Gib jede Zeile der Datensätze zurück, in der die Zeichenfolge „Exprovia“ vorkommt.
++++++++
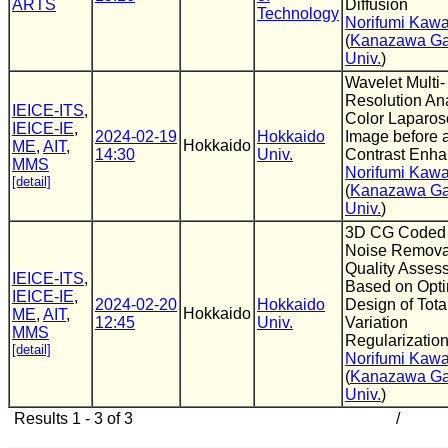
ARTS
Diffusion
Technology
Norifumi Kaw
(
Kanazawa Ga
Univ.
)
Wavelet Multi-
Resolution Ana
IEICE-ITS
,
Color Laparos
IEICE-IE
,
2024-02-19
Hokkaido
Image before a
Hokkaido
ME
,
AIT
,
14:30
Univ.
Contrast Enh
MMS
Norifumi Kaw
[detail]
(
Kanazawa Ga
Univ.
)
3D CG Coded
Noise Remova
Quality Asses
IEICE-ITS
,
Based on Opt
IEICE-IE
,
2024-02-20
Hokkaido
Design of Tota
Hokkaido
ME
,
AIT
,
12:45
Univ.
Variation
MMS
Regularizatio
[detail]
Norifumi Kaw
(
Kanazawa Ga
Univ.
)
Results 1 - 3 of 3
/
++++++++
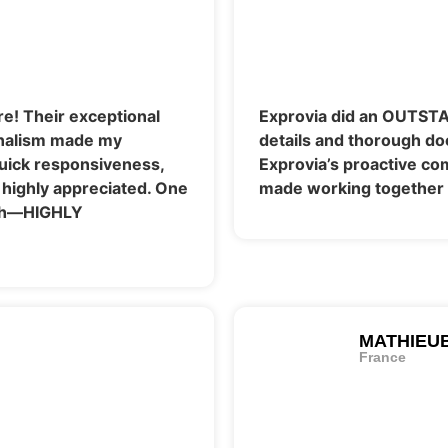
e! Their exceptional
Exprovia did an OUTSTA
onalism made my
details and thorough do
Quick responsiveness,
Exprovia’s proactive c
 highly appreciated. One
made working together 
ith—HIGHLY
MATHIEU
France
++++++++
[Ergebnis]:
Exprovia did an OUTSTA
Exprovia’s proactive c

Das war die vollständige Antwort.